Michael Grossert’s 3 Playgrounds, 1967–1975

“While the relationship between sculpture and architecture is still fervently being explored, it is worth wondering why the works that emerge from that conversation are more often illustrious museums or art pavilions than utilitarian playgrounds. If this has something to do with a stemming of pedagogical ardor in this century, it is still—take a look at your neighborhood playground—a shame. As Grossert himself said, his projects realized the idea of the “walk-in sculpture” that occupied him for years. Such ideas have neither flagged nor left the minds of our artists, but they are now usually called installations, their province is the museum or gallery, and their population has usually left play far, far behind.”

From Quinn Latimer’s review of Michael Grossert’s “3 Playgrounds, 1967–1975″ at New Jerseyy, Switzerland.

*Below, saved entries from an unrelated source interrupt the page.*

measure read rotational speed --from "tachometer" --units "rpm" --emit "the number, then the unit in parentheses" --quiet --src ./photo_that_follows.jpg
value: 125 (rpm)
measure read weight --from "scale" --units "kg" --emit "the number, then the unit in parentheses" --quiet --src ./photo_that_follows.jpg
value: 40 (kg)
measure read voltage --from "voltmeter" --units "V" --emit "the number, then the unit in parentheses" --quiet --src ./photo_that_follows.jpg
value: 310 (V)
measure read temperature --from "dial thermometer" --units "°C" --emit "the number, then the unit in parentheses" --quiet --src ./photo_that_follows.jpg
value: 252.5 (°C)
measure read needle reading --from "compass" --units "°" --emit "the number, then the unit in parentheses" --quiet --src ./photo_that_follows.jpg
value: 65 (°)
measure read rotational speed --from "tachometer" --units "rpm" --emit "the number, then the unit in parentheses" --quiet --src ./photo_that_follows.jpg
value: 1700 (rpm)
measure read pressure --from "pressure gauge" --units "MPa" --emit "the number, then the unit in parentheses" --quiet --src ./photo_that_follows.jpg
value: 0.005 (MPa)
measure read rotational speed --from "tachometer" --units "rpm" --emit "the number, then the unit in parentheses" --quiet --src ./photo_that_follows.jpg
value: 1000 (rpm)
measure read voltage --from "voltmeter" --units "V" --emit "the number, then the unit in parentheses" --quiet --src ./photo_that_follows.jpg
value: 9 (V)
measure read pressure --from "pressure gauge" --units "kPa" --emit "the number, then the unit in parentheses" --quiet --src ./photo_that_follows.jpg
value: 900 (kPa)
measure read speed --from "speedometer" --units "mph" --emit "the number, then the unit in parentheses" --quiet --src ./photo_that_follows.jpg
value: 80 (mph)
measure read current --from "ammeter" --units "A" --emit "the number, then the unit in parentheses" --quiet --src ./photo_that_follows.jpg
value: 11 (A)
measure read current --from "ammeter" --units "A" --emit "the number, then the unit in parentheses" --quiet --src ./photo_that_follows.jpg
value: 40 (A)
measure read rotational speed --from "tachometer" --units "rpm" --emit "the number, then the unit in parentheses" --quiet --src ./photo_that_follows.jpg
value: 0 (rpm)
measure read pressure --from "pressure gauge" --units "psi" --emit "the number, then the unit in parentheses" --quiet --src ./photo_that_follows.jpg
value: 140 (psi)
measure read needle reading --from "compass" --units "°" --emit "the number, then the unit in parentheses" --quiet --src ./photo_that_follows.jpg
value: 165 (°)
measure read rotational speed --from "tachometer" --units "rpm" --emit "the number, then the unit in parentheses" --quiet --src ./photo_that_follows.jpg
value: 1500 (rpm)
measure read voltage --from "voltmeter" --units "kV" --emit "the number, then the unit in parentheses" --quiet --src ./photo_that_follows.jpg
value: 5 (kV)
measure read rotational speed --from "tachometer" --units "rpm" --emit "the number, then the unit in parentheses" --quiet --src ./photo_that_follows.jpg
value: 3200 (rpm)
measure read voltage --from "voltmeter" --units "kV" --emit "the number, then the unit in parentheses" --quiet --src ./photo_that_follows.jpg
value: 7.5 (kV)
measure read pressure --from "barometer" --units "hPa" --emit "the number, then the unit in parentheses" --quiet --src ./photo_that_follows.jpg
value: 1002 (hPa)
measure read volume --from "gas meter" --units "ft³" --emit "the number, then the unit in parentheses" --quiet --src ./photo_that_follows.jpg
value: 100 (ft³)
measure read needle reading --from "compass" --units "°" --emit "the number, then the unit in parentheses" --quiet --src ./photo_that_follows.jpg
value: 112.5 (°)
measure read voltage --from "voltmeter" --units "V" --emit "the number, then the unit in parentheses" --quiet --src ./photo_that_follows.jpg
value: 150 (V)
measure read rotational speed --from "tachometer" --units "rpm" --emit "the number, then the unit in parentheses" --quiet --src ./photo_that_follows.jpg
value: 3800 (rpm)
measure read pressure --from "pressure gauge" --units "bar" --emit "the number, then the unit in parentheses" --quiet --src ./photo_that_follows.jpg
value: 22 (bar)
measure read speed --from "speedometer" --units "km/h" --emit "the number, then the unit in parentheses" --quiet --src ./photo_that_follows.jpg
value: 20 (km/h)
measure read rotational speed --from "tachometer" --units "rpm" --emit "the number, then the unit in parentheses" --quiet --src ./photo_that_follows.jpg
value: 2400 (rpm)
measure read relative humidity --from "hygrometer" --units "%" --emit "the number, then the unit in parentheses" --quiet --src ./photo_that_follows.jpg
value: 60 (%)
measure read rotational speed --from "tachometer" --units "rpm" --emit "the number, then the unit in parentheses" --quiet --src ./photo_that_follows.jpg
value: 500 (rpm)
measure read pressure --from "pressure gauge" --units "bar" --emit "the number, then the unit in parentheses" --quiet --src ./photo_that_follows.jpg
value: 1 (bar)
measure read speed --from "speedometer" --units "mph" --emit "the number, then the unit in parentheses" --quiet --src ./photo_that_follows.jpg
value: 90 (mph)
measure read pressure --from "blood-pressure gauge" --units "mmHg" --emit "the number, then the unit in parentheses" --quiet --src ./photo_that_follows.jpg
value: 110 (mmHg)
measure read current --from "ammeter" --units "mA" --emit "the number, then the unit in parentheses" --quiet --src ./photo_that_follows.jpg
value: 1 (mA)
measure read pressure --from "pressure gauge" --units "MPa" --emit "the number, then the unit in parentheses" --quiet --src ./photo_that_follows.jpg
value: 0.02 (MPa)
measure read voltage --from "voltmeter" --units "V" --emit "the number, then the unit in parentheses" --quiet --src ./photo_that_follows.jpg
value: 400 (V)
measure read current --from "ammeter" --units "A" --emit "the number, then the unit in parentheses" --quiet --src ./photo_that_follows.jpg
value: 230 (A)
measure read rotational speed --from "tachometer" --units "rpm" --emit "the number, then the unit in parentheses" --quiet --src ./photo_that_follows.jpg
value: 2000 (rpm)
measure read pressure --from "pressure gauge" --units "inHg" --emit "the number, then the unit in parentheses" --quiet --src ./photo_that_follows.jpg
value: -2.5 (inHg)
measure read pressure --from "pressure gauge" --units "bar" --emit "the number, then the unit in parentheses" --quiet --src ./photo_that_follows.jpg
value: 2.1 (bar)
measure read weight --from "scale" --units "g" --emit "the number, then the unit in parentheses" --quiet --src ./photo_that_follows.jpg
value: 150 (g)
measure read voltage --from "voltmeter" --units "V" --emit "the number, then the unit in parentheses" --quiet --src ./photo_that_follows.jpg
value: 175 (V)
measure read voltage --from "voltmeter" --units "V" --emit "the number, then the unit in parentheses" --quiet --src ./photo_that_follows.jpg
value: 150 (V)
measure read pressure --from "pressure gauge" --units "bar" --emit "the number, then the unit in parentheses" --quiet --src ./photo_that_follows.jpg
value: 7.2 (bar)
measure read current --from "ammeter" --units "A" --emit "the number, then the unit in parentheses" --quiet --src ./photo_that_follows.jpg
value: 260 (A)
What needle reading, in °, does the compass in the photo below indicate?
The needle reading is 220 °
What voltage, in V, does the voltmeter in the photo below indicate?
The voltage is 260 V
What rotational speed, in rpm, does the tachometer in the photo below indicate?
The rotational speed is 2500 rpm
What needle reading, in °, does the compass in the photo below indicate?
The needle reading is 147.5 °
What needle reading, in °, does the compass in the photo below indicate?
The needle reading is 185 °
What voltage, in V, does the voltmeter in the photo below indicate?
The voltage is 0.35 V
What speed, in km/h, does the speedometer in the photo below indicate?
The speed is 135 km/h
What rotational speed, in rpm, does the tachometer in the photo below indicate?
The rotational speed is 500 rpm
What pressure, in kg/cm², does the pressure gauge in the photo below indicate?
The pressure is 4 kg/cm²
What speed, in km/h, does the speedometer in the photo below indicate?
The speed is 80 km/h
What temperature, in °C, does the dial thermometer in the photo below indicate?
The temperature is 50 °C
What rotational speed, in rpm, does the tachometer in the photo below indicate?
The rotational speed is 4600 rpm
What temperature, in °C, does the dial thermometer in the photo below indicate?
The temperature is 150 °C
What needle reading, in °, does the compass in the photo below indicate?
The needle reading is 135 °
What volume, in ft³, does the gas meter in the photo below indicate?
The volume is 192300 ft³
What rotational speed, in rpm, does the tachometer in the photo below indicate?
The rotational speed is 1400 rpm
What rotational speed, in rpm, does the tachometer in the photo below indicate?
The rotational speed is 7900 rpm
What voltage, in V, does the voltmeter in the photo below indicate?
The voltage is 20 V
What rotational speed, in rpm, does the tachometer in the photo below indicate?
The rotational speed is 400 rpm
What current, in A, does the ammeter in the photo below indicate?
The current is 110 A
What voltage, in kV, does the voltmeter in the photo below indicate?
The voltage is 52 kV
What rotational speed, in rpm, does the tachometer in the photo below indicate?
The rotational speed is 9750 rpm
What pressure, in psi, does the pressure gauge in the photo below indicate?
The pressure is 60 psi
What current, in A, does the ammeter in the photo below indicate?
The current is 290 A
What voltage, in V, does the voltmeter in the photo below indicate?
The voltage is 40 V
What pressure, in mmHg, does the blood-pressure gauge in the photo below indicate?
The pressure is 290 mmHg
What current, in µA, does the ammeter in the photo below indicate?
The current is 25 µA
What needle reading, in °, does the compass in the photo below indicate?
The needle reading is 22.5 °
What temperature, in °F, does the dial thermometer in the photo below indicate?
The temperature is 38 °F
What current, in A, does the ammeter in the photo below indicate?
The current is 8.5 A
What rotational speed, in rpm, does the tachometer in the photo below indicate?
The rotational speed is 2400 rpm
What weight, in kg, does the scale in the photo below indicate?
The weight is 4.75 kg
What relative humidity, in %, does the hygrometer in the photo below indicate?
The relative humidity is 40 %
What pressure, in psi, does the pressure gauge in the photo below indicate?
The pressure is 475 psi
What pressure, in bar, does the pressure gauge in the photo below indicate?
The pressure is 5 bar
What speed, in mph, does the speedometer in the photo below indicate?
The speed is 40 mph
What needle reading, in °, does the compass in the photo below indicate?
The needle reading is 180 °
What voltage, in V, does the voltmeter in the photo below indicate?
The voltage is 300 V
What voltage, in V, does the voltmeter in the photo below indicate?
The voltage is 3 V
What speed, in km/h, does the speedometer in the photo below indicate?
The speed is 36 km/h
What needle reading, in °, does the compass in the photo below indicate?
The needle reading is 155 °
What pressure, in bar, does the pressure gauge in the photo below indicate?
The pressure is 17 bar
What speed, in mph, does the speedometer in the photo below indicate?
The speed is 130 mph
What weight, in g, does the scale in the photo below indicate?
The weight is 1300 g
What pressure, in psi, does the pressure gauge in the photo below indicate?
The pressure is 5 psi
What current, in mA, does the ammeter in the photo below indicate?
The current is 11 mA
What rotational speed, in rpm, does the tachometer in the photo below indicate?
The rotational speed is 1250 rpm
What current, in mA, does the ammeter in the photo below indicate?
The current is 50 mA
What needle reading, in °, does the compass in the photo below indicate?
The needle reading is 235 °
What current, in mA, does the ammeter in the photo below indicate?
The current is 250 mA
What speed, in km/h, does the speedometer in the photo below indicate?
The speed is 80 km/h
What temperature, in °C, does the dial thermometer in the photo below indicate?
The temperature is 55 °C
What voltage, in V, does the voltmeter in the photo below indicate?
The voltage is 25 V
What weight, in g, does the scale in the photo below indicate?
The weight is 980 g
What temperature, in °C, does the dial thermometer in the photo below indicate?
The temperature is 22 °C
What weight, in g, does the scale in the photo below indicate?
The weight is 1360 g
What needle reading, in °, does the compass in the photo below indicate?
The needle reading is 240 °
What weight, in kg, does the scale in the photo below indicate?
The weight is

Swiss sculptor Michael Grossert contributed three playground pieces to the sometimes delirious playground conversation of the mid-century:  a play plaza conceived as a walk-in sculpture (at top, 1967, recently restored)  a climbing sculpture for a  housing park of thirty yellow, red, and blue polyester stackable elements of which half were fixed and half were left for the children to move as they pleased (middle photo, 1971, still in place) and another,  unrealized concrete landscape intended for the Résidence Grétillat in Vitry-sur-Seine, France which survives only as a model (1974) but has obvious links to his 1976 sculpture “lieu dit” (below).